'''
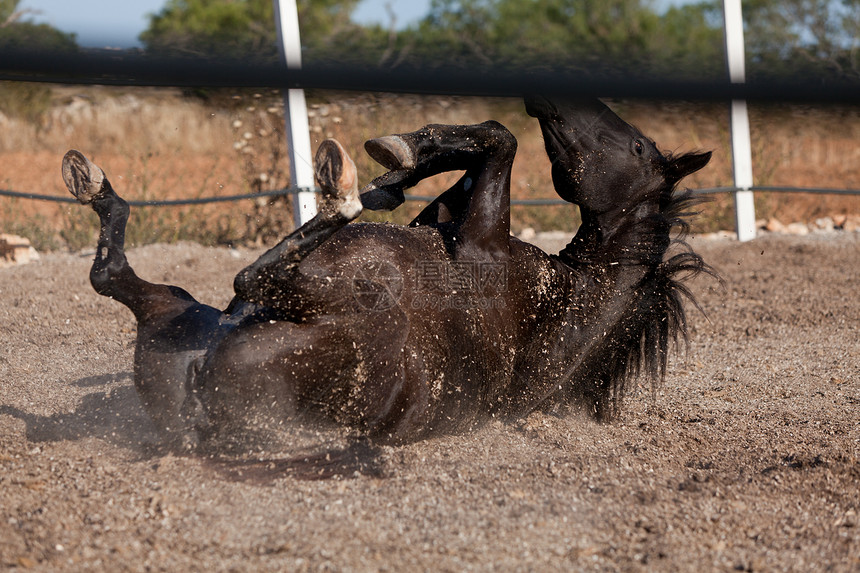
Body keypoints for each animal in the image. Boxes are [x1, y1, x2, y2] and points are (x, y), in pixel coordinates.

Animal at [62, 96, 712, 450]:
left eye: (634, 148)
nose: (549, 93)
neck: (563, 305)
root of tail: (201, 413)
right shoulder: (451, 217)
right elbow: (473, 154)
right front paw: (401, 163)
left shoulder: (480, 237)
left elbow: (500, 141)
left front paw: (389, 165)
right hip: (174, 312)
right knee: (112, 275)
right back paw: (92, 183)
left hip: (343, 304)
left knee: (249, 279)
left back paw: (339, 189)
'''
ABOUT THIS EXERCISE. Could you retype each line of the material above exactly, skipping the pictures?

OUTPUT FOR THIS TASK.
Body keypoints for each animal in the image. Boxes are [x1, y1, x2, y2] and points are (x, y), in pixel coordinates.

Animal at [62, 96, 712, 450]:
left eye: (634, 148)
nose: (549, 93)
neck: (563, 305)
root of tail: (201, 413)
right shoulder: (451, 217)
right elbow: (473, 154)
right front paw: (401, 163)
left shoulder: (480, 237)
left elbow: (500, 141)
left front paw: (389, 165)
right hip: (174, 312)
right knee: (112, 275)
right back paw: (92, 183)
left hip: (343, 304)
left knee: (249, 279)
left back paw: (339, 189)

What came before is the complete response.